I probably shouldn't have been surprised. We've been in Nicaragua for a week now, and the infrastructure improvements since we last lived here are obvious. Long stretches of the highway itself from Managua south to Nandaime that used to take hours to traverse because of closures and construction are now just... a pleasant highway. A brutal stretch of road between Granada and the Pan American Highway, once a wheel-bashing trap for the unwary driver, is now a smooth and pleasant sightseeing jaunt. (This will be especially good news for whoever wins the contest we've just learned about... a month-long, all-expense-paid test drive of life in Granada, one of Nicaragua's most beautiful and historic cities. It's a favorite with expats for its stunning architecture and unhurried way of life, and someone who can convince our colleagues at International Living that they deserve to go will win a free month there. You can find out more about that competition here.)
But the road improvements aren't the only ones we've noticed in Nicaragua. Internet is now everywhere, and much more dependable than before. Stores, including big-box stores, seem to have sprung up in every large town, bringing selection to places that never had it. The capital of Managua now has everything you'd expect in a major metropolis and national capital, including world-class health care in several large medical centers and shopping options that leave U.S. and Canadian expats very little to miss from back home.
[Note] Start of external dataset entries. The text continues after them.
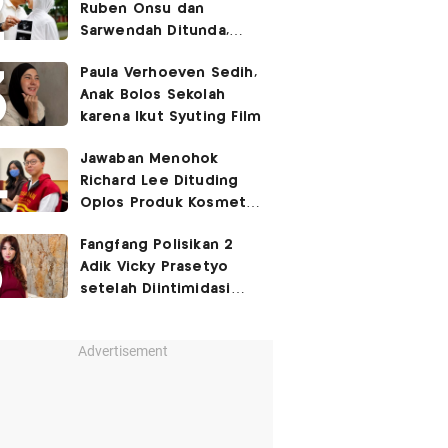
Ruben Onsu dan
Sarwendah Ditunda,
Irish Bella Hamil Anak
Paula Verhoeven Sedih,
Ketiga
Anak Bolos Sekolah
karena Ikut Syuting Film
Jawaban Menohok
Richard Lee Dituding
Oplos Produk Kosmetik
hingga Punya Ani-Ani
Fangfang Polisikan 2
Adik Vicky Prasetyo
setelah Diintimidasi
Lewat Medsos
Advertisement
It seems obvious to us as we drive these improved roads and visit our old haunts around the country that Nicaragua is on the move. And as we talk to friends old and new, one of the reasons for Nicaragua's new attitude becomes clear. With an uncertain global economy that includes rising prices and falling employment options around the world, Nicaragua is looking like a real land of opportunity, and not just to expats. Nicaraguans who have been living and working abroad are coming back in growing numbers, drawn by the beautiful weather and low cost of living of their homeland... and they're bringing the business skills they've learned and the money they've earned back with them.
We've heard of new medical and dental clinics being opened, new car dealerships being launched, new restaurants springing up all over the country... and all started by Nicaraguans coming home, finding the opportunities and business niches that need filling, and using their experience abroad to fill them.
It's all creating an unmistakable buzz of optimism and prosperity in Nicaragua... but it's not overwhelming or obnoxious, and it's not making Nicaragua a less charming or relaxing place. Far from it. In fact, we find San Juan del Sur and Nicaragua in general just as friendly, relaxing and laid-back as they were the last time we lived here.
But beneath all the sun and the surf, the buzz is definitely here. In fact, it reminds me a bit of the pleasant, reassuring hum of good tires on a long stretch of smooth blacktop.